Imagine that the woman comes from a country where, following marriage breakdown and separation, custody of the children automatically goes to the father’s family. Of course, this is not the case in Australia but the mother doesn’t know that so she does not separate from her possibly violent husband for fear of losing the children. She lives a domestically and culturally insular life - how do we reach her?

Research shows that there are relatively low rates of reported legal needs amongst Indigenous Australians and people born in a non-English speaking country. Rather than reflect lower incidence of actual legal need it is most likely that this reflects a failure to recognise legal issues, or a reluctance to complain about or seek help to resolve them.

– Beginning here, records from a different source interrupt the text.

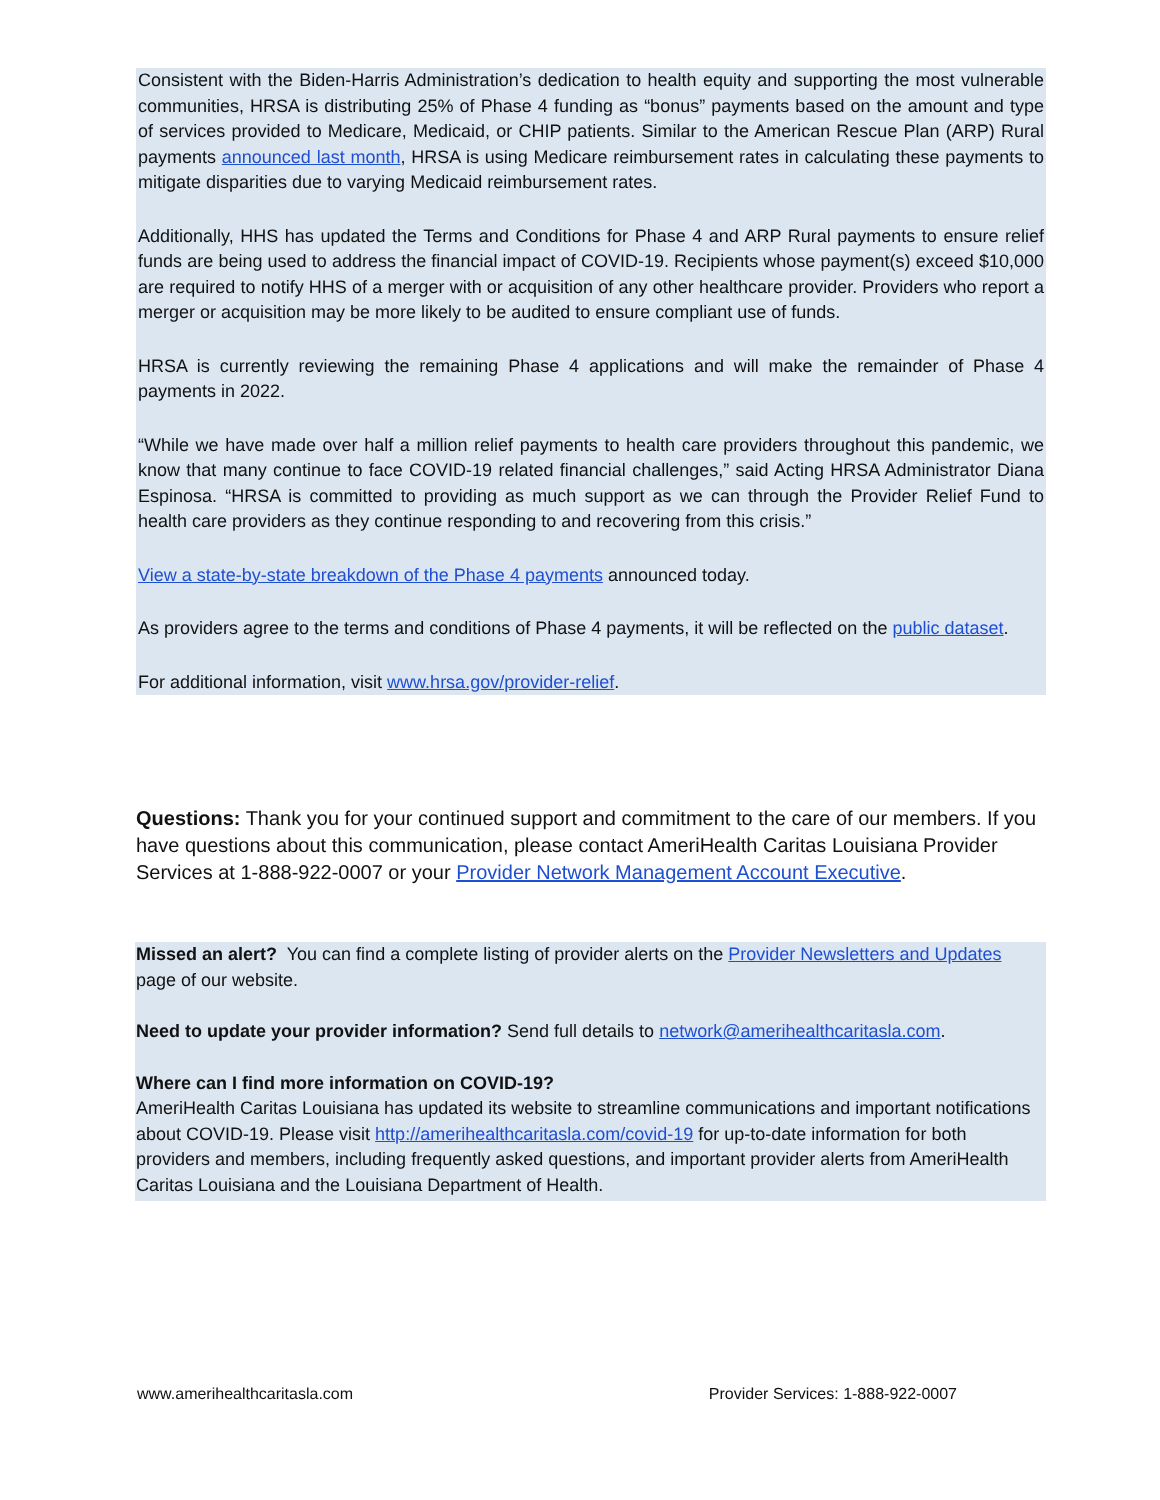Consistent with the Biden-Harris Administration’s dedication to health equity and supporting the most vulnerable communities, HRSA is distributing 25% of Phase 4 funding as “bonus” payments based on the amount and type of services provided to Medicare, Medicaid, or CHIP patients. Similar to the American Rescue Plan (ARP) Rural payments announced last month, HRSA is using Medicare reimbursement rates in calculating these payments to mitigate disparities due to varying Medicaid reimbursement rates.
Additionally, HHS has updated the Terms and Conditions for Phase 4 and ARP Rural payments to ensure relief funds are being used to address the financial impact of COVID-19. Recipients whose payment(s) exceed $10,000 are required to notify HHS of a merger with or acquisition of any other healthcare provider. Providers who report a merger or acquisition may be more likely to be audited to ensure compliant use of funds.
HRSA is currently reviewing the remaining Phase 4 applications and will make the remainder of Phase 4 payments in 2022.
“While we have made over half a million relief payments to health care providers throughout this pandemic, we know that many continue to face COVID-19 related financial challenges,” said Acting HRSA Administrator Diana Espinosa. “HRSA is committed to providing as much support as we can through the Provider Relief Fund to health care providers as they continue responding to and recovering from this crisis.”
View a state-by-state breakdown of the Phase 4 payments announced today.
As providers agree to the terms and conditions of Phase 4 payments, it will be reflected on the public dataset.
For additional information, visit www.hrsa.gov/provider-relief.
Questions: Thank you for your continued support and commitment to the care of our members. If you have questions about this communication, please contact AmeriHealth Caritas Louisiana Provider Services at 1-888-922-0007 or your Provider Network Management Account Executive.
Missed an alert? You can find a complete listing of provider alerts on the Provider Newsletters and Updates page of our website.
Need to update your provider information? Send full details to network@amerihealthcaritasla.com.
Where can I find more information on COVID-19?
AmeriHealth Caritas Louisiana has updated its website to streamline communications and important notifications about COVID-19. Please visit http://amerihealthcaritasla.com/covid-19 for up-to-date information for both providers and members, including frequently asked questions, and important provider alerts from AmeriHealth Caritas Louisiana and the Louisiana Department of Health.
www.amerihealthcaritasla.com Provider Services: 1-888-922-0007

And soon to be published research at a community legal centre in an outer Melbourne suburb revealed that, in a sample of participants, few people from CALD backgrounds understood their rights or remedies in relation to Centrelink decisions.  How do we reach these people?

We know that some members of cultural groups, including some Indigenous Australians, distrust Victoria Legal Aid because they perceive us as ‘government’. It is not always easy to convince people that we are an “independent” statutory body that launches thousands of cases a year against various faces of the government, against the police, against the Department of Human Services, against Centrelink and, against the Immigration Department.

And it is not easy to convince people that those cases are driven by allegiances to the court and the law and by zealous allegiance to the best interests of the client but not by any allegiance to government.  

So you can see there is much to be done. The obligation rests firmly with us and with government to energetically meet these challenges because if we are serious about battling social exclusion and the risk that it poses to the liberal, democratic way of life that the whole community enjoys, we must do more than simply pay lip service to access to justice.

Tony Parsons was one of many speakers at the AIJA conference, held in Melbourne on 12-14 October 2007.